隣に座った金髪ツインテールの可愛らしい少女は、穏やかな笑みで首を傾げる。
「マスターはいずれノアと同じことをすると?」
「う〜ん……やらないという自信はないよね。私が作った世界なのにー! とか言って」
ワーッと両手を掲げて、ソフトクリームが崩れ落ちそうになり、慌ててちっこいお口に放り込む。
パクパクと食べて、一気に食べたからちべたいと顔を顰める子供な少女へとナインは笑みを崩さずに言う。

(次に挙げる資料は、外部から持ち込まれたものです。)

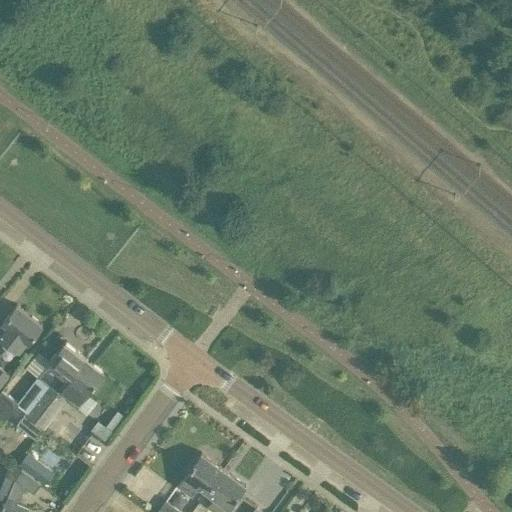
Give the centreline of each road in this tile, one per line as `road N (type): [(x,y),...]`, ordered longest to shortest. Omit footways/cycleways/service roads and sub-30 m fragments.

「どうなんでしょうか。私的にはどちらでも構いません。マスターはお気づきでしょうが、人間などは特に気にしませんし。私たちの目的は極めて短縮された時間で達成されつつあります」
「う〜ん、ナインたちはそういうんじゃないかと思ったよ。まぁ、未来のことは未来のことかぁ」
冷酷なることをナインは言ったが、特に驚かない。たぶんそうだろうなぁと、思っていたし。
それに未来は未来でツヴァイたちが、自作自演の中で上手くコントロールをしていくだろう。おっさん? おっさんがかかわると碌でもない結果になるでしょ。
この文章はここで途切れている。